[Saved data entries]
--- --- ---
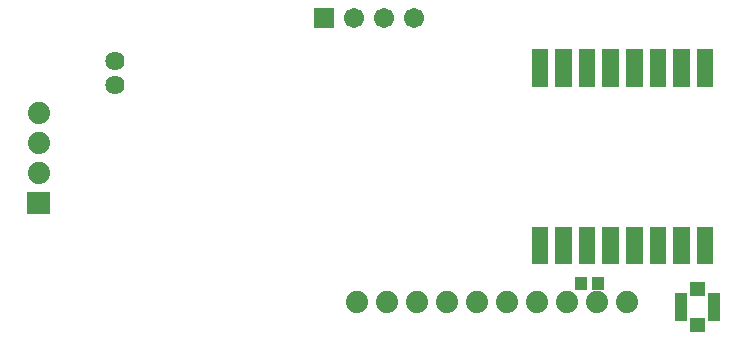
<source format=gbs>
G04 Layer: BottomSolderMaskLayer*
G04 EasyEDA v6.4.29, 2022-01-20 17:46:20*
G04 fb4b0ff46d504c98a6534b0bae3310fd,dc92750a051249c6af70c8c7d89aaf1b,10*
G04 Gerber Generator version 0.2*
G04 Scale: 100 percent, Rotated: No, Reflected: No *
G04 Dimensions in millimeters *
G04 leading zeros omitted , absolute positions ,4 integer and 5 decimal *
%FSLAX45Y45*%
%MOMM*%

%ADD66C,1.7112*%
%ADD67C,1.8796*%
%ADD70C,1.6256*%

%LPD*%
G36*
X4436872Y11385804D02*
G01*
X4436872Y11706098D01*
X4577080Y11706098D01*
X4577080Y11385804D01*
G37*
G36*
X4636770Y11385804D02*
G01*
X4636770Y11706098D01*
X4777232Y11706098D01*
X4777232Y11385804D01*
G37*
G36*
X4836922Y11385804D02*
G01*
X4836922Y11706098D01*
X4977130Y11706098D01*
X4977130Y11385804D01*
G37*
G36*
X5036820Y11385804D02*
G01*
X5036820Y11706098D01*
X5177282Y11706098D01*
X5177282Y11385804D01*
G37*
G36*
X5236972Y11385804D02*
G01*
X5236972Y11706098D01*
X5377180Y11706098D01*
X5377180Y11385804D01*
G37*
G36*
X5436870Y11385804D02*
G01*
X5436870Y11706098D01*
X5577078Y11706098D01*
X5577078Y11385804D01*
G37*
G36*
X5636768Y11385804D02*
G01*
X5636768Y11706098D01*
X5777230Y11706098D01*
X5777230Y11385804D01*
G37*
G36*
X5836920Y11385804D02*
G01*
X5836920Y11706098D01*
X5977128Y11706098D01*
X5977128Y11385804D01*
G37*
G36*
X5836920Y9885934D02*
G01*
X5836920Y10206228D01*
X5977128Y10206228D01*
X5977128Y9885934D01*
G37*
G36*
X5636768Y9885934D02*
G01*
X5636768Y10206228D01*
X5777230Y10206228D01*
X5777230Y9885934D01*
G37*
G36*
X5436870Y9885934D02*
G01*
X5436870Y10206228D01*
X5577078Y10206228D01*
X5577078Y9885934D01*
G37*
G36*
X5236972Y9885934D02*
G01*
X5236972Y10206228D01*
X5377180Y10206228D01*
X5377180Y9885934D01*
G37*
G36*
X5036820Y9885934D02*
G01*
X5036820Y10206228D01*
X5177282Y10206228D01*
X5177282Y9885934D01*
G37*
G36*
X4836922Y9885934D02*
G01*
X4836922Y10206228D01*
X4977130Y10206228D01*
X4977130Y9885934D01*
G37*
G36*
X4636770Y9885934D02*
G01*
X4636770Y10206228D01*
X4777232Y10206228D01*
X4777232Y9885934D01*
G37*
G36*
X4436872Y9885934D02*
G01*
X4436872Y10206228D01*
X4577080Y10206228D01*
X4577080Y9885934D01*
G37*
G36*
X4947412Y9673082D02*
G01*
X4947412Y9783318D01*
X5047742Y9783318D01*
X5047742Y9673082D01*
G37*
G36*
X4807458Y9673082D02*
G01*
X4807458Y9783318D01*
X4907788Y9783318D01*
X4907788Y9673082D01*
G37*
G36*
X2593340Y11888470D02*
G01*
X2593340Y12059412D01*
X2764536Y12059412D01*
X2764536Y11888470D01*
G37*
D66*
G01*
X2932988Y11973966D03*
G01*
X3186988Y11973966D03*
G01*
X3440988Y11973966D03*
D67*
G01*
X5247995Y9564979D03*
G01*
X4993995Y9564979D03*
G01*
X4739995Y9564979D03*
G01*
X4485995Y9564979D03*
G01*
X4231995Y9564979D03*
G01*
X3977995Y9564979D03*
G01*
X3723995Y9564979D03*
G01*
X3469995Y9564979D03*
G01*
X3215995Y9564979D03*
G01*
X2961995Y9564979D03*
D70*
G01*
X914400Y11606199D03*
G01*
X914400Y11406200D03*
G36*
X168910Y10313924D02*
G01*
X168910Y10501884D01*
X356870Y10501884D01*
X356870Y10313924D01*
G37*
D67*
G01*
X262991Y10661980D03*
G01*
X262991Y10915980D03*
G01*
X262991Y11169980D03*
G36*
X5926836Y9404858D02*
G01*
X5926836Y9645142D01*
X6032246Y9645142D01*
X6032246Y9404858D01*
G37*
G36*
X5651754Y9404858D02*
G01*
X5651754Y9645142D01*
X5757164Y9645142D01*
X5757164Y9404858D01*
G37*
G36*
X5781802Y9614916D02*
G01*
X5781802Y9740138D01*
X5902198Y9740138D01*
X5902198Y9614916D01*
G37*
G36*
X5781802Y9309862D02*
G01*
X5781802Y9435084D01*
X5902198Y9435084D01*
X5902198Y9309862D01*
G37*
M02*

</source>
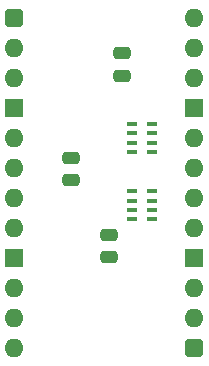
<source format=gbs>
%TF.GenerationSoftware,KiCad,Pcbnew,9.0.7*%
%TF.CreationDate,2026-01-29T14:57:27+02:00*%
%TF.ProjectId,HCP65 Board Presence,48435036-3520-4426-9f61-726420507265,V0*%
%TF.SameCoordinates,Original*%
%TF.FileFunction,Soldermask,Bot*%
%TF.FilePolarity,Negative*%
%FSLAX46Y46*%
G04 Gerber Fmt 4.6, Leading zero omitted, Abs format (unit mm)*
G04 Created by KiCad (PCBNEW 9.0.7) date 2026-01-29 14:57:27*
%MOMM*%
%LPD*%
G01*
G04 APERTURE LIST*
G04 Aperture macros list*
%AMRoundRect*
0 Rectangle with rounded corners*
0 $1 Rounding radius*
0 $2 $3 $4 $5 $6 $7 $8 $9 X,Y pos of 4 corners*
0 Add a 4 corners polygon primitive as box body*
4,1,4,$2,$3,$4,$5,$6,$7,$8,$9,$2,$3,0*
0 Add four circle primitives for the rounded corners*
1,1,$1+$1,$2,$3*
1,1,$1+$1,$4,$5*
1,1,$1+$1,$6,$7*
1,1,$1+$1,$8,$9*
0 Add four rect primitives between the rounded corners*
20,1,$1+$1,$2,$3,$4,$5,0*
20,1,$1+$1,$4,$5,$6,$7,0*
20,1,$1+$1,$6,$7,$8,$9,0*
20,1,$1+$1,$8,$9,$2,$3,0*%
G04 Aperture macros list end*
%ADD10RoundRect,0.250000X-0.475000X0.250000X-0.475000X-0.250000X0.475000X-0.250000X0.475000X0.250000X0*%
%ADD11RoundRect,0.250000X0.475000X-0.250000X0.475000X0.250000X-0.475000X0.250000X-0.475000X-0.250000X0*%
%ADD12R,0.900000X0.450000*%
%ADD13RoundRect,0.400000X-0.400000X-0.400000X0.400000X-0.400000X0.400000X0.400000X-0.400000X0.400000X0*%
%ADD14O,1.600000X1.600000*%
%ADD15R,1.600000X1.600000*%
G04 APERTURE END LIST*
D10*
%TO.C,C1*%
X8001000Y-20270000D03*
X8001000Y-18370000D03*
%TD*%
D11*
%TO.C,C9*%
X4826000Y-11861000D03*
X4826000Y-13761000D03*
%TD*%
D10*
%TO.C,C2*%
X9144000Y-4903000D03*
X9144000Y-3003000D03*
%TD*%
D12*
%TO.C,RN2*%
X11674000Y-14675000D03*
X11674000Y-15475000D03*
X11674000Y-16275000D03*
X11674000Y-17075000D03*
X9974000Y-17075000D03*
X9974000Y-16275000D03*
X9974000Y-15475000D03*
X9974000Y-14675000D03*
%TD*%
%TO.C,RN1*%
X11674000Y-8960000D03*
X11674000Y-9760000D03*
X11674000Y-10560000D03*
X11674000Y-11360000D03*
X9974000Y-11360000D03*
X9974000Y-10560000D03*
X9974000Y-9760000D03*
X9974000Y-8960000D03*
%TD*%
D13*
%TO.C,J1*%
X0Y0D03*
D14*
X0Y-2540000D03*
X0Y-5080000D03*
D15*
X0Y-7620000D03*
D14*
X0Y-10160000D03*
X0Y-12700000D03*
X0Y-15240000D03*
X0Y-17780000D03*
D15*
X0Y-20320000D03*
D14*
X0Y-22860000D03*
X0Y-25400000D03*
X0Y-27940000D03*
D13*
X15240000Y-27940000D03*
D14*
X15240000Y-25400000D03*
X15240000Y-22860000D03*
D15*
X15240000Y-20320000D03*
D14*
X15240000Y-17780000D03*
X15240000Y-15240000D03*
X15240000Y-12700000D03*
X15240000Y-10160000D03*
D15*
X15240000Y-7620000D03*
D14*
X15240000Y-5080000D03*
X15240000Y-2540000D03*
X15240000Y0D03*
%TD*%
M02*

</source>
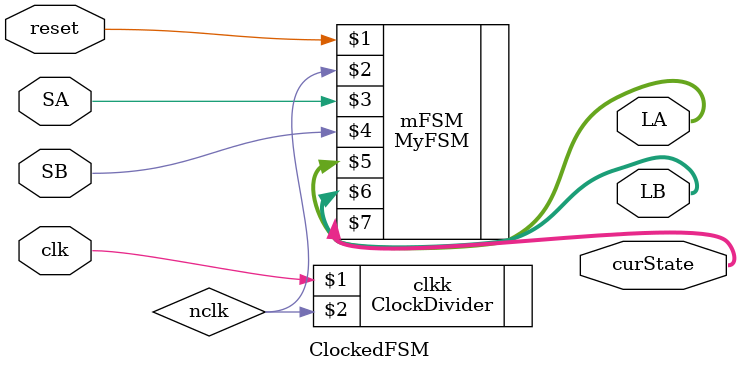
<source format=sv>
`timescale 1ns / 1ps


module ClockedFSM(input logic reset, clk, SA, SB,
                  output logic [2:0] LA, LB,
                  output logic [2:0] curState);
                  
      logic nclk;            
      ClockDivider clkk(clk, nclk);
      MyFSM mFSM(reset, nclk, SA, SB, LA, LB, curState);
      
endmodule

</source>
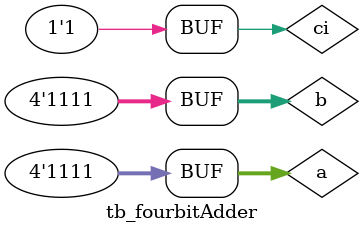
<source format=v>
module fourbitAdder(s,co,a,b,ci);
output [3:0]s;
output co;
wire [2:0]c;
input [3:0]a,b;
input ci;
fullAdder firstbit (s[0],c[0],a[0],b[0],ci);
fullAdder sectbit (s[1],c[1],a[1],b[1],c[0]);
fullAdder thirdbit (s[2],c[2],a[2],b[2],c[1]);
fullAdder fourthbit (s[3],co,a[3],b[3],c[2]);
endmodule



module tb_fourbitAdder;
wire [3:0]s;
wire co;
reg [3:0]a;
reg [3:0]b;
reg ci;
fourbitAdder fba(s,co,a,b,ci);
initial
begin 
{a,b,ci} = 9'b000000000;
repeat(511)
#20 {a,b,ci} = {a,b,ci}+9'b000000001;
end


endmodule
</source>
--- --- ---
#### Exercise objective
Going through the data above, count the lines where the string "omitted" appears, and answer with only that number.

#### Your solution
2